Link Search Menu Expand Document

SQLFlow Command-line Support Model Zoo Commands

Background

As described in model zoo design doc, developers can write their own models and publish them to the Model Zoo which is a service dedicated to manage model definitions and models. Model Zoo is designed in server-client mode. Multi developers can access the same Model Zoo server through their own clients. sqlflow is a command-line tool currently used to access SQLFlow server. We plan to extend the functionalities of this tool and make it the client of Model Zoo server.

Overall Design

From the user’s perspective, the command can be divided into categories like access SQLFlow server and operate the Model Zoo.
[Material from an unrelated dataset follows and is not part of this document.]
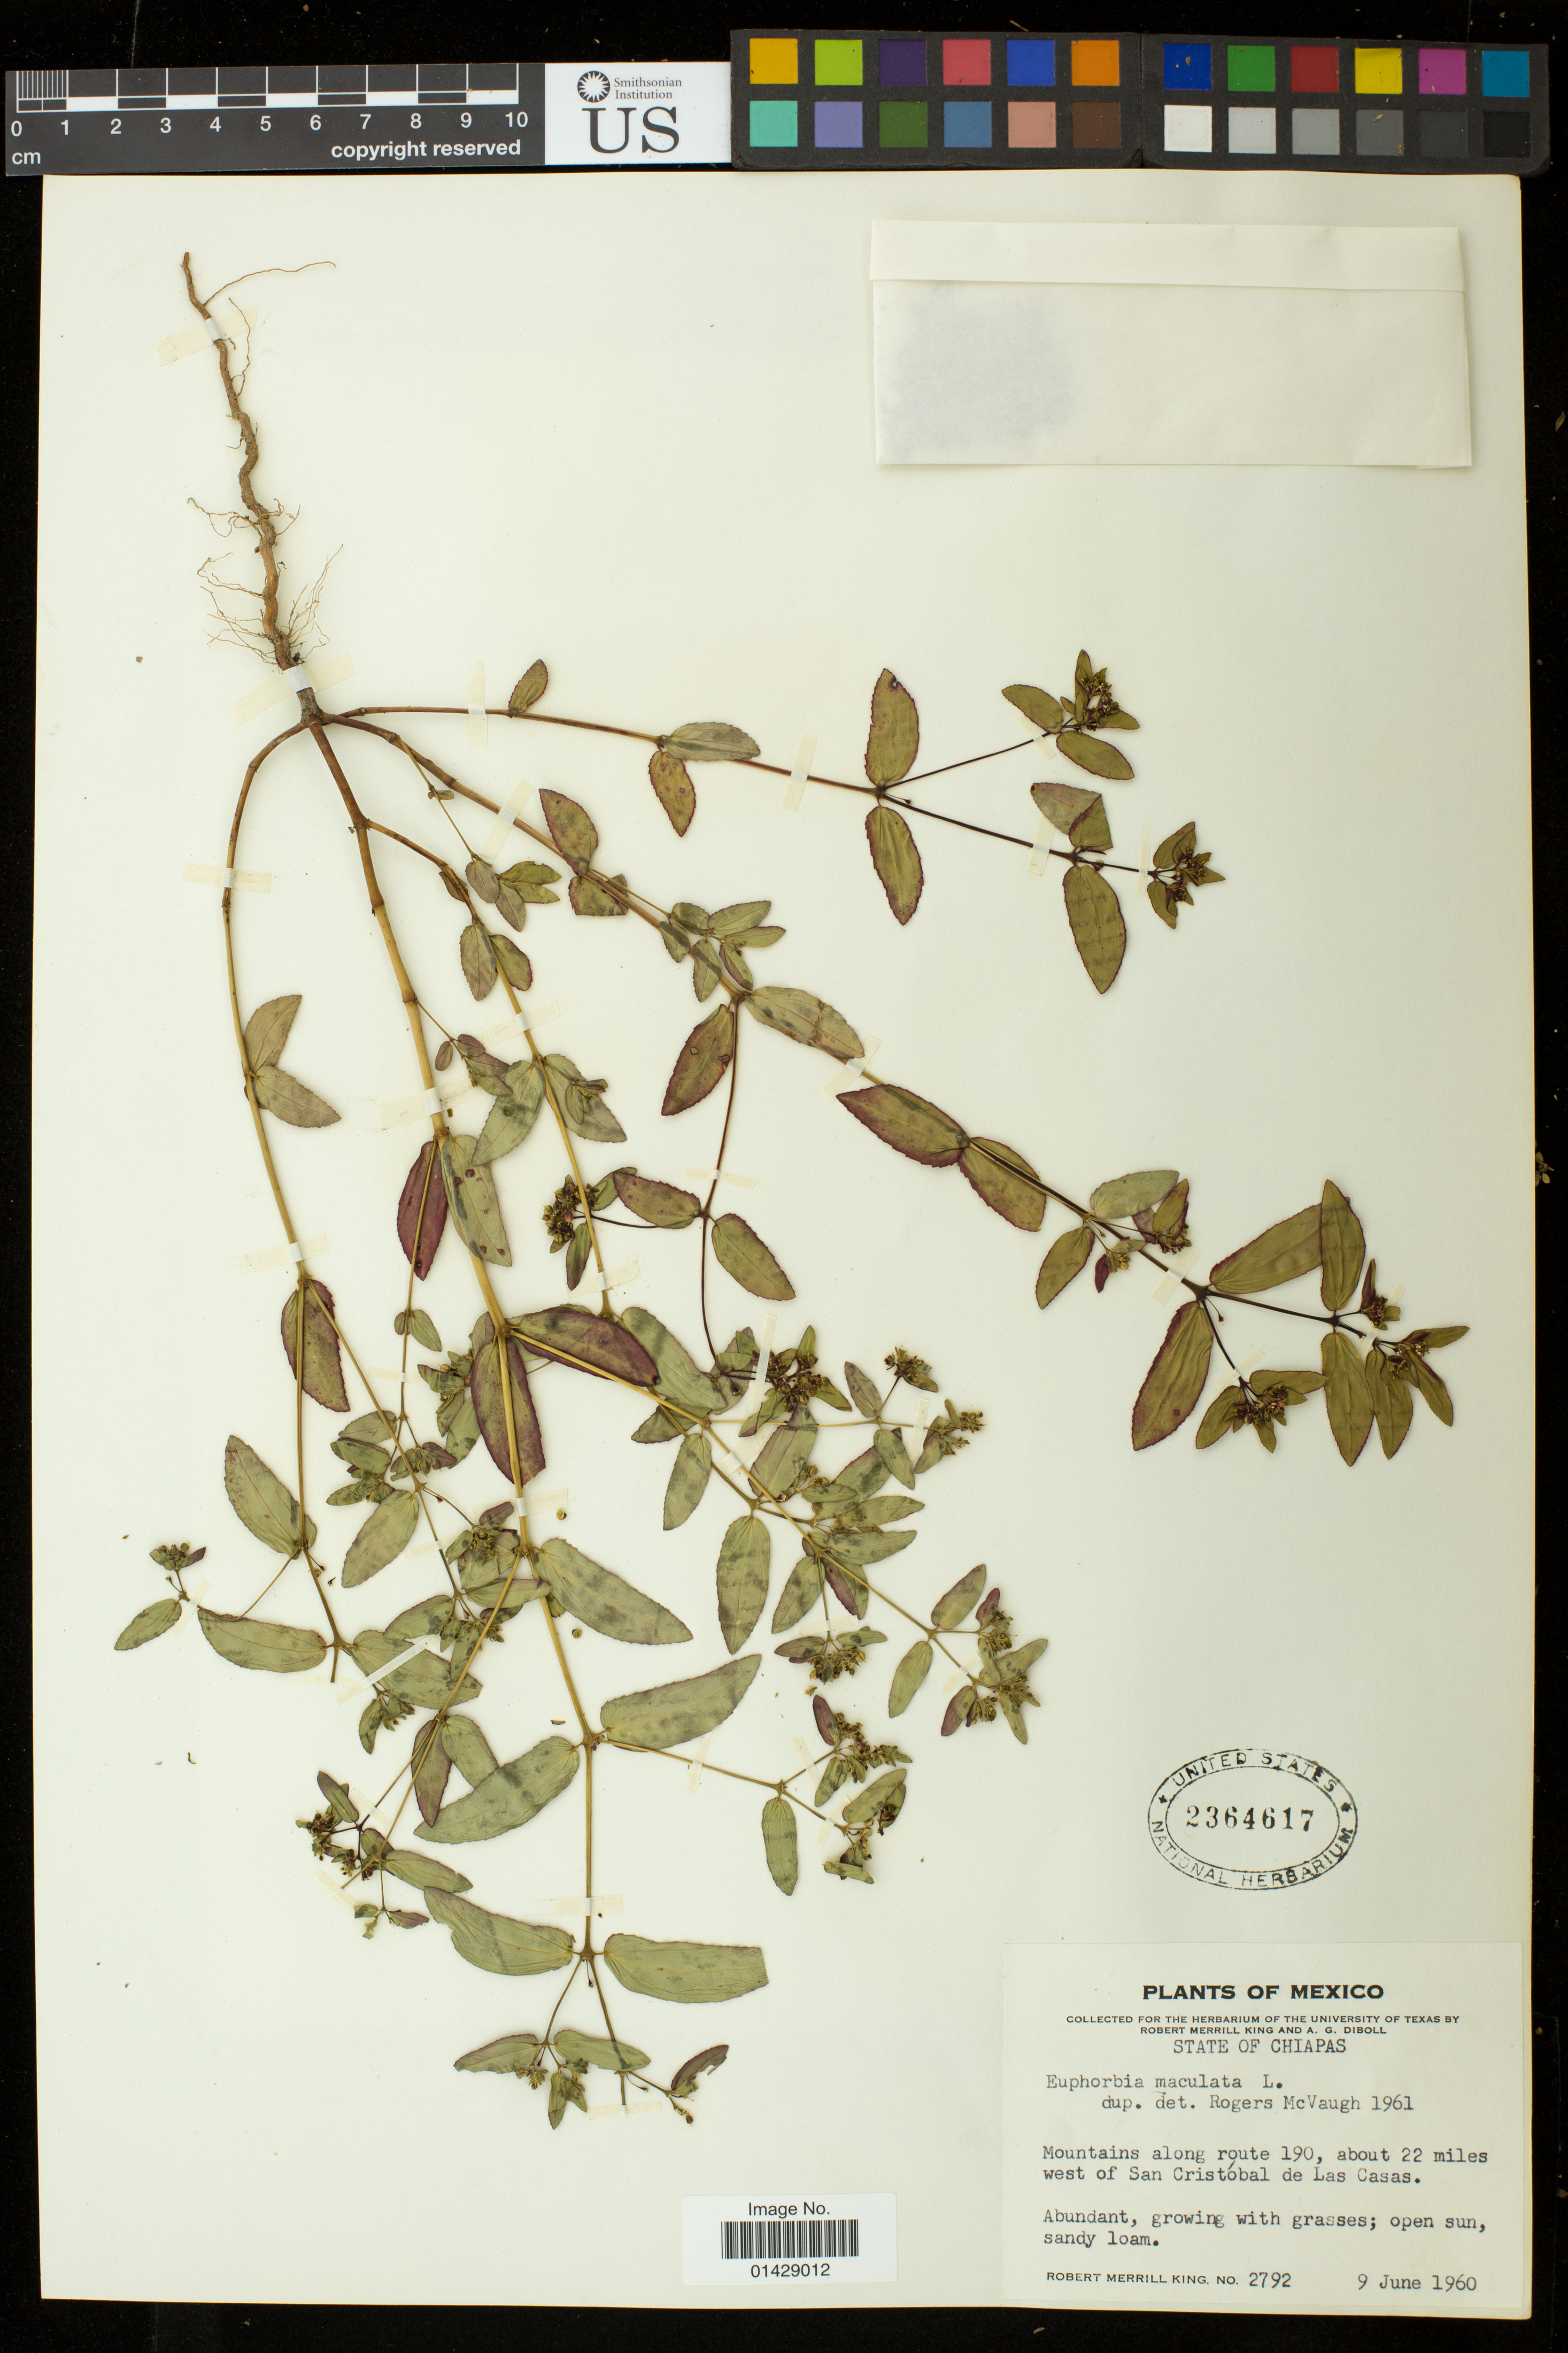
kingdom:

So, we can take a classic sub-command format like below, which is written in docopt syntax:

SQLFlow Command-line Tool.

Usage:
    sqlflow [options] run [-d <data_source> -e <program> -f <file>]
    sqlflow [options] release repo [--force] <model_dir> <name_version>
    sqlflow [options] release model [--force] <model> <version>
    sqlflow [options] delete repo <name_version>
    sqlflow [options] delete model <model> <version>
    sqlflow [options] list repo
    sqlflow [options] list model

Options:
    -v, --version                   print the version and exit
    -h, --help                      print this screen
    -c, --cert-file=<file>          cert file to connect SQLFlow or Model Zoo server
    --env-file=<file>               config file in KEY=VAL format
    -s, --sqlflow-server=<addr>     SQLFlow server address and port
    -m, --model-zoo-server=<addr>   Model Zoo server address and port
    -u, --user=<user>               Model Zoo user account
    -p, --password=<password>       Model Zoo user password

Run Options:
    -d, --data-source=<data_source>   data source to operate
    -e, --execute=<program>           execute given program
    -f, --file=<file>                 execute program in file

Release Options:
    --force                  force overwrite existing model

Implementation

Command-line Parsing

As the command-line is written in docopt, it can be parsed by existing parsers like docopt.go. After that, we can easily get all the sub commands and their params in the command line.

Model Uploading

For model definitions, we can simply tar the whole directory and upload them through the gRPC interface. For models, there already exists some code to export the model from database to file system. We can upload them after the exporting.

Model and Repo Listing

SQLFlow command-line tool support listing released repos/models. By default, users can only list the repos/models released by himself. So, we need to add authentication info in the listing requests. We added --user and the --password options to handle this. As there may be a lot of models and repos, the implementation will pull the list for multiple times, each time for just a small number of results.

Action Plan

We will implement the core logic of the command-line, which is the uploading and deleting of objects in the Model Zoo. SQLFlow command-line tool may need some authentication process for further operation. This may be implemented by username/password or by certification file. Also, some of the params in the command-line can be written into env file, we postpone the implementation of these features.